* [What is expected]
Report back every line from the entries below in which the word "designs" occurs.

»»

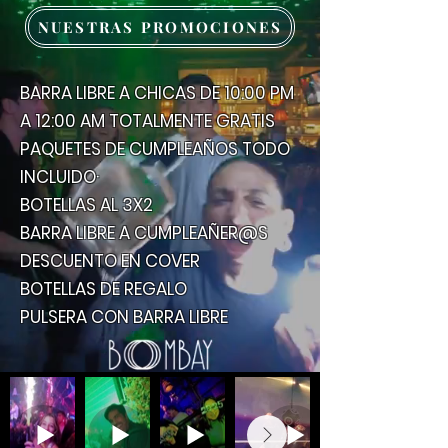
NUESTRAS PROMOCIONES
BARRA LIBRE A CHICAS DE 10:00 PM
A 12:00 AM TOTALMENTE GRATIS
PAQUETES DE CUMPLEAÑOS TODO
INCLUIDO·
BOTELLAS AL 3X2
BARRA LIBRE A CUMPLEAÑER@S
DESCUENTO EN COVER
BOTELLAS DE REGALO
PULSERA CON BARRA LIBRE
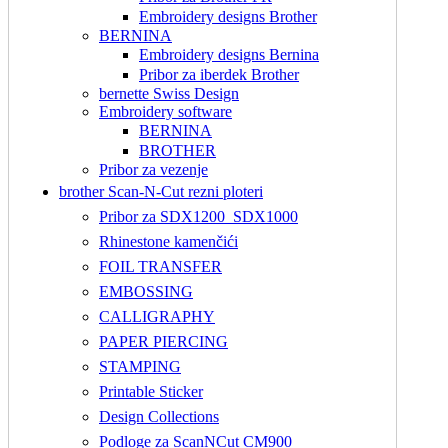
Embroidery designs Brother
BERNINA
Embroidery designs Bernina
Pribor za iberdek Brother
bernette Swiss Design
Embroidery software
BERNINA
BROTHER
Pribor za vezenje
brother Scan-N-Cut rezni ploteri
Pribor za SDX1200_SDX1000
Rhinestone kamenčići
FOIL TRANSFER
EMBOSSING
CALLIGRAPHY
PAPER PIERCING
STAMPING
Printable Sticker
Design Collections
Podloge za ScanNCut CM900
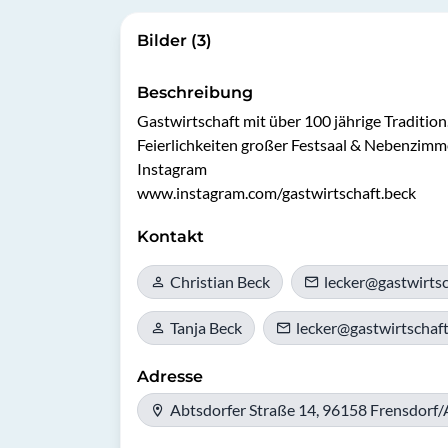
Bilder (3)
Beschreibung
Gastwirtschaft mit über 100 jährige Tradition. 
Feierlichkeiten großer Festsaal & Nebenzimm
Instagram 

Kontakt
Christian Beck
lecker@gastwirtsc
Tanja Beck
lecker@gastwirtschaf
Adresse
Abtsdorfer Straße 14, 96158 Frensdorf/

««

* [Exercise output]
Embroidery designs Brother
Embroidery designs Bernina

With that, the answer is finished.